*** Opening Material for this task ***

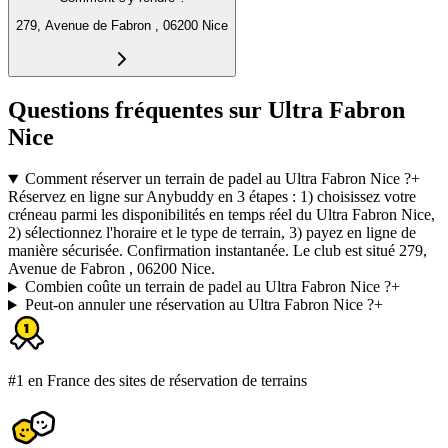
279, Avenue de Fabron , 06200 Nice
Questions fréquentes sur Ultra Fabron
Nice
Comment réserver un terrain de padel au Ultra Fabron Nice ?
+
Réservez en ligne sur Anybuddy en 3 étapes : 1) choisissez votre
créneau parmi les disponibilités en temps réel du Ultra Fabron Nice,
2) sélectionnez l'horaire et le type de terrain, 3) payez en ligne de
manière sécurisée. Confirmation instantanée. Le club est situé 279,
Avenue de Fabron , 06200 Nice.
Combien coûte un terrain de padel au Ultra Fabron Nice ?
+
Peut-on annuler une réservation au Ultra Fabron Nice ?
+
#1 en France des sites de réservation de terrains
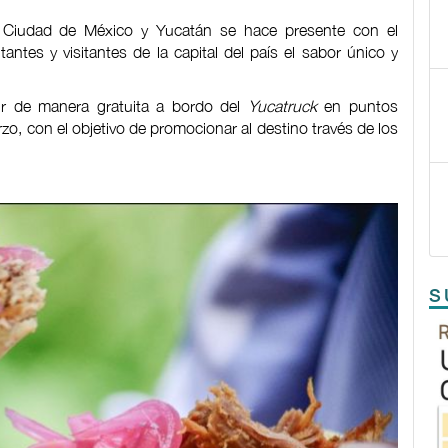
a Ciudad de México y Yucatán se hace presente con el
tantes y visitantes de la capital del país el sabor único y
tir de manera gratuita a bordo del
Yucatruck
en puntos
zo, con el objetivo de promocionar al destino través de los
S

*** Closing Material for this task ***
*** Opening Material for this task ***

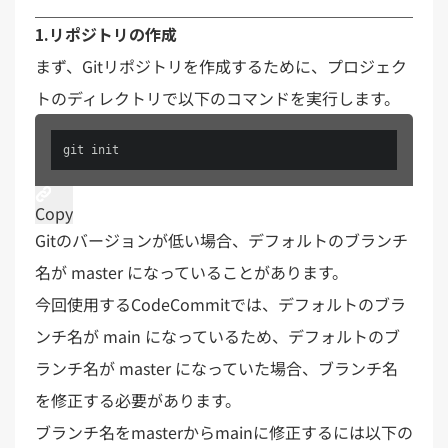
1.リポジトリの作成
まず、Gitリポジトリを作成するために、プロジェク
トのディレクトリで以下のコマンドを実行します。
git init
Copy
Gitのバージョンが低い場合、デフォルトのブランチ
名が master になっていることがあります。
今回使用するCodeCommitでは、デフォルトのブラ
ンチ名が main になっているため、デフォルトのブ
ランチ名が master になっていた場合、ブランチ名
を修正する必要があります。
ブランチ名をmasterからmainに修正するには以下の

*** Closing Material for this task ***
*** Opening Material for this task ***

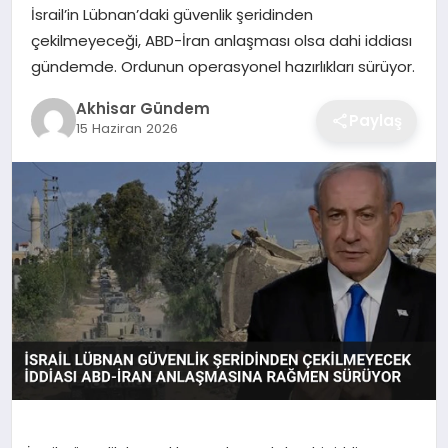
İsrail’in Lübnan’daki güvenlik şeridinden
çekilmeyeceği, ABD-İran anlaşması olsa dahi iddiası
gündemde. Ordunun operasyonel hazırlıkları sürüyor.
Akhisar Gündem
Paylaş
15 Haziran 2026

*** Closing Material for this task ***

- _Exercise directions_: Duplicate the lines of the material above, from the line containing "279, Avenue de Fabron , 06200 Nice" through the line containing "#1 en France", keeping every character unchanged.

- _Output_:
279, Avenue de Fabron , 06200 Nice
Questions fréquentes sur Ultra Fabron
Nice
Comment réserver un terrain de padel au Ultra Fabron Nice ?
+
Réservez en ligne sur Anybuddy en 3 étapes : 1) choisissez votre
créneau parmi les disponibilités en temps réel du Ultra Fabron Nice,
2) sélectionnez l'horaire et le type de terrain, 3) payez en ligne de
manière sécurisée. Confirmation instantanée. Le club est situé 279,
Avenue de Fabron , 06200 Nice.
Combien coûte un terrain de padel au Ultra Fabron Nice ?
+
Peut-on annuler une réservation au Ultra Fabron Nice ?
+
#1 en France des sites de réservation de terrains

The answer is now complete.